A cloudy picture on climate
Environmental groups sounded the alarm in January, when Newsom proposed cutting $6 billion from the $54 billion five-year climate package approved last year.
In his May budget, facing a bigger deficit, the governor said that if a future “climate bond” isn’t approved, it could mean the shift of an additional $1.1 billion from climate resilience programs, including water recycling, the Salton Sea restoration and the statewide parks program.
Newsom didn’t discuss details of the bond, including its amount. But he said the climate programs remain a high priority, and his proposal does maintain funding for programs such as wildfire and forest resilience, coastal resilience and extreme heat programs,
Advocacy group California Environmental Voters pushed back on any further cuts, saying the state “cannot afford to backslide” on its climate commitments.
“We can preserve the climate budget by cutting subsidies for the oil and gas industries and ending corporate handouts, similar to the Senate’s budget proposal to restore corporate taxes,” Mary Creasman said in a statement. “The money is there, especially when oil companies have raked in record profits from price-gouging and profiteering this year.”
But other groups that expected more severe cuts to climate programs given the financial outlook were relieved.
“To see the governor prioritize what remained of the climate budget in January is, I think, a statement of his values and the administration’s values, and a very welcome one at that,” said Jamie Pew, a climate policy fellow with NextGen California.
Newsom, himself, emphasized the fiscal impact of the changing climate. On Thursday, he announced a proposal to add $290 million for flood protection — including backtracking on a $40 million cut in San Joaquin County floodplain restoration — after last winter’s devastating storms. Nearly half that money would come from programs to address what had been a deep drought.
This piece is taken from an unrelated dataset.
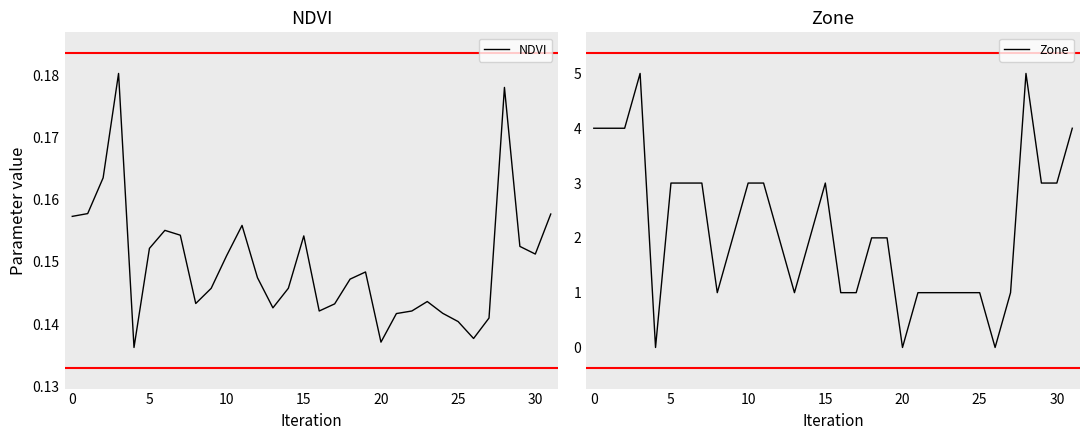

The NDVI series shows 0.2 at 28. True or false?

True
Fallout from oil special session
California may end up paying for a program to tamp down on high gasoline prices by raising electricity bills.
In March, Newsom signed a law to target what he deemed excessive profits by oil companies, creating a new watchdog division in the California Energy Commission that will investigate alleged price gouging by the industry and could recommend that regulators establish a profit threshold above which companies would be assessed a financial penalty.
The governor’s revised budget proposes 14 positions for the division, funded by $5.9 million from the Energy Resources Programs Account, a pot of money collected from a surcharge on electricity sales. At the same time, Newsom is seeking to increase that surcharge, which is paid by utility customers, to raise an additional $6 million annually. Finance officials say the increase is needed because of ongoing structural shortfalls in the account, the main source of funding for the energy commission.